Slowing down doesn’t mean “slow.” It just means “slower than before.”
Interesting read, Kent. I have been thinking a lot about how social media platforms have “broken” things. Not just social media, but many silicon valley “disruptors.” The context in which I am pondering these issues is around calls for massive change in scholarly publishing. Facebook, Twitter, Google, Uber, AirBnB did not consider the negative consequences of their actions either out of naivete or ambivalence.
I do worry that turning over the apple cart in the scholarly communications area will net serious consequences that no one is talking about. It does not mean that initiatives should not happen or community based innovation should stop, it just means that the consequences need to be considered and the larger community needs to be aware of the pros and cons before adopting an entirely new system. Sadly, the “crowd” reacts to new with jumping in the back seat of a random car whose driver is attached to an app in order to get a cheaper ride from point a to point b. It’s only after horrible experiences happen or “unintended” economic issues are uncovered that the “crowd” stops to wonder if this is a good idea. By then, it may be too late.
Disruption & consolidation will always exist in a dynamic balance. If there’s more call for disruption now, it just reflects growing sentiment that the current market leaders aren’t living up to their end of the bargain and providing the integrity & innovation that the market wants.

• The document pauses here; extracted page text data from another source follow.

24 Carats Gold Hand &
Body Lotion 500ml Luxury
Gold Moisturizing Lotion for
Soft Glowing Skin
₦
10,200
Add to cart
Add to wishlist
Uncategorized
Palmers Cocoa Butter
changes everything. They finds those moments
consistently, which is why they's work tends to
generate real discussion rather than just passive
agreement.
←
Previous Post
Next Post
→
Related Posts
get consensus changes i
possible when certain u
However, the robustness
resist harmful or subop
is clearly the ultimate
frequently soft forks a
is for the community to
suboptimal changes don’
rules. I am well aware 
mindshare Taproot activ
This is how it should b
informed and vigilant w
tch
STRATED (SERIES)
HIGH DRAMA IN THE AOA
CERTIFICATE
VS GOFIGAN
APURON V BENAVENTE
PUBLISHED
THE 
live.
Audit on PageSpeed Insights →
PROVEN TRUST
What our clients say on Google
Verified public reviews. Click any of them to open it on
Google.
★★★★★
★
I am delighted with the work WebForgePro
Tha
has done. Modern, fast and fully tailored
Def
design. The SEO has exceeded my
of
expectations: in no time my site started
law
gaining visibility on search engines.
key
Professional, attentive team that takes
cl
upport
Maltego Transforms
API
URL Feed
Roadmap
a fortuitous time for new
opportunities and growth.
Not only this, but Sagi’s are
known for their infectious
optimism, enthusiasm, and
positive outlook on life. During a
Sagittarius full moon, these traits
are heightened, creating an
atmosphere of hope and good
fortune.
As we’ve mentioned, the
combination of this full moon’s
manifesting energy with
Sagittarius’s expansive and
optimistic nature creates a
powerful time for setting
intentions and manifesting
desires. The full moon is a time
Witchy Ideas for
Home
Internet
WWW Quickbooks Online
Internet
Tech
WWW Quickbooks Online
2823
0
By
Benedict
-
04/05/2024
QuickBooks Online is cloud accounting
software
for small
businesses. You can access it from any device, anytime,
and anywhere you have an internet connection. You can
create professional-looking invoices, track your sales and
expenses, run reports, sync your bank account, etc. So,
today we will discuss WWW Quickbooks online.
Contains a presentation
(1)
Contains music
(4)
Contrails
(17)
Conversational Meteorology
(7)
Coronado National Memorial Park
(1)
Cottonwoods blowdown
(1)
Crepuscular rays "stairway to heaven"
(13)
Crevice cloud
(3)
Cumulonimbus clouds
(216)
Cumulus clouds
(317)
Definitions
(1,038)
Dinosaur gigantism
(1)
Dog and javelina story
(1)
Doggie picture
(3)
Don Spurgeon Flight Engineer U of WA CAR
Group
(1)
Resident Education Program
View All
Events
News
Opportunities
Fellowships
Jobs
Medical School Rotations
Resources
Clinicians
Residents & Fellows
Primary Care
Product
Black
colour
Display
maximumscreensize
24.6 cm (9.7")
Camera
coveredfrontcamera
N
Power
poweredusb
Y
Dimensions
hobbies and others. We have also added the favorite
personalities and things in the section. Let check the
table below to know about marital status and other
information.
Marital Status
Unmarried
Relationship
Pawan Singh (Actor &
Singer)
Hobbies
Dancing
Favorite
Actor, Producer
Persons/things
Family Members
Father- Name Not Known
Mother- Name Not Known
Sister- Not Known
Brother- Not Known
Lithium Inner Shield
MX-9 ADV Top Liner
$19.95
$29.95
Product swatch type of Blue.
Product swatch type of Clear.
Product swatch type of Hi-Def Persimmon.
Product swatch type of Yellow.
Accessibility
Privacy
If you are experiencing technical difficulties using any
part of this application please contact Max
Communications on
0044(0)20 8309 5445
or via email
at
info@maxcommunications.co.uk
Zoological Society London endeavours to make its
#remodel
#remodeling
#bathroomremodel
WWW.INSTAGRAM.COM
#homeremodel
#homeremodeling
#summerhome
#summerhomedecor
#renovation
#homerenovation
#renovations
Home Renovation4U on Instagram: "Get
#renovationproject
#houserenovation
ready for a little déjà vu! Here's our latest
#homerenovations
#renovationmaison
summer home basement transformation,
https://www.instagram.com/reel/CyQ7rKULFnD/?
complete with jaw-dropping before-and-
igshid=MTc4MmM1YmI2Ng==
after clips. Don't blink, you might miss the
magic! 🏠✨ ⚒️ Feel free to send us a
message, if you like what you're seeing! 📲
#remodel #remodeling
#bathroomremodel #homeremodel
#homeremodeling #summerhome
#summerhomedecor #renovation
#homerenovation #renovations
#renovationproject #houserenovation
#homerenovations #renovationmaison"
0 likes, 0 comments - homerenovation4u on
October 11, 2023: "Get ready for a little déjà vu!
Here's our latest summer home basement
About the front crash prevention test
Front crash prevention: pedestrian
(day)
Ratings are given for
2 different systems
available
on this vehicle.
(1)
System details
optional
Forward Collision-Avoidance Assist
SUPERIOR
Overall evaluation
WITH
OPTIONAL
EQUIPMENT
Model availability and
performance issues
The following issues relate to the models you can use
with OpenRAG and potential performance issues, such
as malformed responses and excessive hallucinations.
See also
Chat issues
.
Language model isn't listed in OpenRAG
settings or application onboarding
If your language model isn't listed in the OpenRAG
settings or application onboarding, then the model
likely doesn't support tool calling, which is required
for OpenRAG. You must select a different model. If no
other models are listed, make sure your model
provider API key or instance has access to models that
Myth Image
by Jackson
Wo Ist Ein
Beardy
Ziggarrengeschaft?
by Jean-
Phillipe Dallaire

As I see it, if you’re an existing company concerned about disruption, the best thing you can do is to figure out what about your company is ripe for disruption & use your existing resources to disrupt yourself. Easier said than done, of course, but let’s not fool ourselves into thinking we can (or in some cases, should) stop it. The market needs both forces to create the best outcome for those whom it serves.
Quoting Clay Shirky from 2009:
One of the things, it’s sort of the paradox of the revolutionary, when you believe that you’re undergoing a change that is really dramatic, you have to admit that your ability to predict the future is limited, and in real revolutions things get worse before they get better. If they’re not, then they’re not revolutions. That doesn’t happen, they’re not revolutions.